## [Exercise directions]
Render every line of the records below as a numbered list, omitting any blank lines.

Collected data
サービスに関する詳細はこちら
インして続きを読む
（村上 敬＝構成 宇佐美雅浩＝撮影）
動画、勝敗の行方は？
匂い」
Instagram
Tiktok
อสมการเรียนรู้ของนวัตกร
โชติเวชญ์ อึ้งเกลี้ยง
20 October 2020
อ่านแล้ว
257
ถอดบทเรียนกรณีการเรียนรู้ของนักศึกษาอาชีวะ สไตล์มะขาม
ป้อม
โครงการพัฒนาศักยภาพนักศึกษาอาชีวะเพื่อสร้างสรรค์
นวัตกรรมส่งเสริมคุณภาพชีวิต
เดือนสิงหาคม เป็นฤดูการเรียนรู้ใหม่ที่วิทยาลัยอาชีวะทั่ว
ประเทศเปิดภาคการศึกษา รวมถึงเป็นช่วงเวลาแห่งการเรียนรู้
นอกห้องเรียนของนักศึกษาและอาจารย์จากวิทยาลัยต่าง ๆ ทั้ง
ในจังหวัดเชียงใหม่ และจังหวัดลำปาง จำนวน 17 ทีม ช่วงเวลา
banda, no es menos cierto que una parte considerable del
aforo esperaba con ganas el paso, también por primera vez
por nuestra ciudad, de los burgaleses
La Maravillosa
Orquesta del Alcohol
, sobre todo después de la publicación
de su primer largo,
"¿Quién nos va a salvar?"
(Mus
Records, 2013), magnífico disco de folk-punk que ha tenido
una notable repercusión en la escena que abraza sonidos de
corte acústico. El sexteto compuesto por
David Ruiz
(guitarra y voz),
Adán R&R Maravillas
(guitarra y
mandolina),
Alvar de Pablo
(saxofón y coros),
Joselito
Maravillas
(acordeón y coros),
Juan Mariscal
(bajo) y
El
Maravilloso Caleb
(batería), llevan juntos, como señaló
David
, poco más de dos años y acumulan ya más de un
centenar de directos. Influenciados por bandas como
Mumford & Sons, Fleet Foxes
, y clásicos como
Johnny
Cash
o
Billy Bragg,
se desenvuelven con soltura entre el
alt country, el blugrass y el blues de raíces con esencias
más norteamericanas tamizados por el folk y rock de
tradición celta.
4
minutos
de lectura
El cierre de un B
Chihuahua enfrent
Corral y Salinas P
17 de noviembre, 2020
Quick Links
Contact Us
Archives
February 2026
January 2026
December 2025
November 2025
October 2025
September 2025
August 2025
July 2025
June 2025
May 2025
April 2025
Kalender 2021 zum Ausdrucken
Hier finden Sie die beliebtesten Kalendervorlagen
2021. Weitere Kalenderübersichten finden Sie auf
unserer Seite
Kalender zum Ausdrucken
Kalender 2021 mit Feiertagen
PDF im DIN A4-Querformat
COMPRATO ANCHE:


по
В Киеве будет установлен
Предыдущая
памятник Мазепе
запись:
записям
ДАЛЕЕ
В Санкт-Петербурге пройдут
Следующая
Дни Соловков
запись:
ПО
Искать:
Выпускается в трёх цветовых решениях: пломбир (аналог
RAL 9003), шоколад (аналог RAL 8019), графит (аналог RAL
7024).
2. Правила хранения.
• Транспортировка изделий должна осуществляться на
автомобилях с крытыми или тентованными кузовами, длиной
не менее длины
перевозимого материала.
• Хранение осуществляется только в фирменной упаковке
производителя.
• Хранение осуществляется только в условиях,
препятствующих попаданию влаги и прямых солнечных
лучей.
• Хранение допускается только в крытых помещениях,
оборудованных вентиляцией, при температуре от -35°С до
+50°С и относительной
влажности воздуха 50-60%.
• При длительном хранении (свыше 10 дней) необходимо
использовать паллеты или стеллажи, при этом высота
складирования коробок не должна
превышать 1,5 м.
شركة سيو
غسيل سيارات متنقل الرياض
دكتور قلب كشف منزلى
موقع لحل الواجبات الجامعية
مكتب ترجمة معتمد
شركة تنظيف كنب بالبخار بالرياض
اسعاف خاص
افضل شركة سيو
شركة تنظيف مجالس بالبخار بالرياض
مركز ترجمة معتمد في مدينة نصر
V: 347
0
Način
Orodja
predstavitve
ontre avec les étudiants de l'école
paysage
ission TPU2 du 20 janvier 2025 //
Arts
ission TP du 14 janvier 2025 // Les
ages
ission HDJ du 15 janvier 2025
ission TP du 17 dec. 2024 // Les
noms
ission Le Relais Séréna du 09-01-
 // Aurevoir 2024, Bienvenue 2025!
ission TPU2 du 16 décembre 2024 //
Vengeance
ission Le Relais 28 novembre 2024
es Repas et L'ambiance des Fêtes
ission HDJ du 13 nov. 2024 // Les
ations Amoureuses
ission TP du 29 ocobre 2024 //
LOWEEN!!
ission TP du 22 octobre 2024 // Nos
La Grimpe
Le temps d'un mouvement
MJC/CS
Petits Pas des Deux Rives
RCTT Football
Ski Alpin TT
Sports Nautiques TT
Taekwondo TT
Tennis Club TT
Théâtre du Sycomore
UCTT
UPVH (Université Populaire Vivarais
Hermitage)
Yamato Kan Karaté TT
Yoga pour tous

## [Reply to the exercise]
1. サービスに関する詳細はこちら
2. インして続きを読む
3. （村上 敬＝構成 宇佐美雅浩＝撮影）
4. 動画、勝敗の行方は？
5. 匂い」
6. Instagram
7. Tiktok
8. อสมการเรียนรู้ของนวัตกร
9. โชติเวชญ์ อึ้งเกลี้ยง
10. 20 October 2020
11. อ่านแล้ว
12. 257
13. ถอดบทเรียนกรณีการเรียนรู้ของนักศึกษาอาชีวะ สไตล์มะขาม
14. ป้อม
15. โครงการพัฒนาศักยภาพนักศึกษาอาชีวะเพื่อสร้างสรรค์
16. นวัตกรรมส่งเสริมคุณภาพชีวิต
17. เดือนสิงหาคม เป็นฤดูการเรียนรู้ใหม่ที่วิทยาลัยอาชีวะทั่ว
18. ประเทศเปิดภาคการศึกษา รวมถึงเป็นช่วงเวลาแห่งการเรียนรู้
19. นอกห้องเรียนของนักศึกษาและอาจารย์จากวิทยาลัยต่าง ๆ ทั้ง
20. ในจังหวัดเชียงใหม่ และจังหวัดลำปาง จำนวน 17 ทีม ช่วงเวลา
21. banda, no es menos cierto que una parte considerable del
22. aforo esperaba con ganas el paso, también por primera vez
23. por nuestra ciudad, de los burgaleses
24. La Maravillosa
25. Orquesta del Alcohol
26. , sobre todo después de la publicación
27. de su primer largo,
28. "¿Quién nos va a salvar?"
29. (Mus
30. Records, 2013), magnífico disco de folk-punk que ha tenido
31. una notable repercusión en la escena que abraza sonidos de
32. corte acústico. El sexteto compuesto por
33. David Ruiz
34. (guitarra y voz),
35. Adán R&R Maravillas
36. (guitarra y
37. mandolina),
38. Alvar de Pablo
39. (saxofón y coros),
40. Joselito
41. Maravillas
42. (acordeón y coros),
43. Juan Mariscal
44. (bajo) y
45. El
46. Maravilloso Caleb
47. (batería), llevan juntos, como señaló
48. David
49. , poco más de dos años y acumulan ya más de un
50. centenar de directos. Influenciados por bandas como
51. Mumford & Sons, Fleet Foxes
52. , y clásicos como
53. Johnny
54. Cash
55. o
56. Billy Bragg,
57. se desenvuelven con soltura entre el
58. alt country, el blugrass y el blues de raíces con esencias
59. más norteamericanas tamizados por el folk y rock de
60. tradición celta.
61. 4
62. minutos
63. de lectura
64. El cierre de un B
65. Chihuahua enfrent
66. Corral y Salinas P
67. 17 de noviembre, 2020
68. Quick Links
69. Contact Us
70. Archives
71. February 2026
72. January 2026
73. December 2025
74. November 2025
75. October 2025
76. September 2025
77. August 2025
78. July 2025
79. June 2025
80. May 2025
81. April 2025
82. Kalender 2021 zum Ausdrucken
83. Hier finden Sie die beliebtesten Kalendervorlagen
84. 2021. Weitere Kalenderübersichten finden Sie auf
85. unserer Seite
86. Kalender zum Ausdrucken
87. Kalender 2021 mit Feiertagen
88. PDF im DIN A4-Querformat
89. COMPRATO ANCHE:
90. 
91. 
92. по
93. В Киеве будет установлен
94. Предыдущая
95. памятник Мазепе
96. запись:
97. записям
98. ДАЛЕЕ
99. В Санкт-Петербурге пройдут
100. Следующая
101. Дни Соловков
102. запись:
103. ПО
104. Искать:
105. Выпускается в трёх цветовых решениях: пломбир (аналог
106. RAL 9003), шоколад (аналог RAL 8019), графит (аналог RAL
107. 7024).
108. 2. Правила хранения.
109. • Транспортировка изделий должна осуществляться на
110. автомобилях с крытыми или тентованными кузовами, длиной
111. не менее длины
112. перевозимого материала.
113. • Хранение осуществляется только в фирменной упаковке
114. производителя.
115. • Хранение осуществляется только в условиях,
116. препятствующих попаданию влаги и прямых солнечных
117. лучей.
118. • Хранение допускается только в крытых помещениях,
119. оборудованных вентиляцией, при температуре от -35°С до
120. +50°С и относительной
121. влажности воздуха 50-60%.
122. • При длительном хранении (свыше 10 дней) необходимо
123. использовать паллеты или стеллажи, при этом высота
124. складирования коробок не должна
125. превышать 1,5 м.
126. شركة سيو
127. غسيل سيارات متنقل الرياض
128. دكتور قلب كشف منزلى
129. موقع لحل الواجبات الجامعية
130. مكتب ترجمة معتمد
131. شركة تنظيف كنب بالبخار بالرياض
132. اسعاف خاص
133. افضل شركة سيو
134. شركة تنظيف مجالس بالبخار بالرياض
135. مركز ترجمة معتمد في مدينة نصر
136. V: 347
137. 0
138. Način
139. Orodja
140. predstavitve
141. ontre avec les étudiants de l'école
142. paysage
143. ission TPU2 du 20 janvier 2025 //
144. Arts
145. ission TP du 14 janvier 2025 // Les
146. ages
147. ission HDJ du 15 janvier 2025
148. ission TP du 17 dec. 2024 // Les
149. noms
150. ission Le Relais Séréna du 09-01-
151.  // Aurevoir 2024, Bienvenue 2025!
152. ission TPU2 du 16 décembre 2024 //
153. Vengeance
154. ission Le Relais 28 novembre 2024
155. es Repas et L'ambiance des Fêtes
156. ission HDJ du 13 nov. 2024 // Les
157. ations Amoureuses
158. ission TP du 29 ocobre 2024 //
159. LOWEEN!!
160. ission TP du 22 octobre 2024 // Nos
161. La Grimpe
162. Le temps d'un mouvement
163. MJC/CS
164. Petits Pas des Deux Rives
165. RCTT Football
166. Ski Alpin TT
167. Sports Nautiques TT
168. Taekwondo TT
169. Tennis Club TT
170. Théâtre du Sycomore
171. UCTT
172. UPVH (Université Populaire Vivarais
173. Hermitage)
174. Yamato Kan Karaté TT
175. Yoga pour tous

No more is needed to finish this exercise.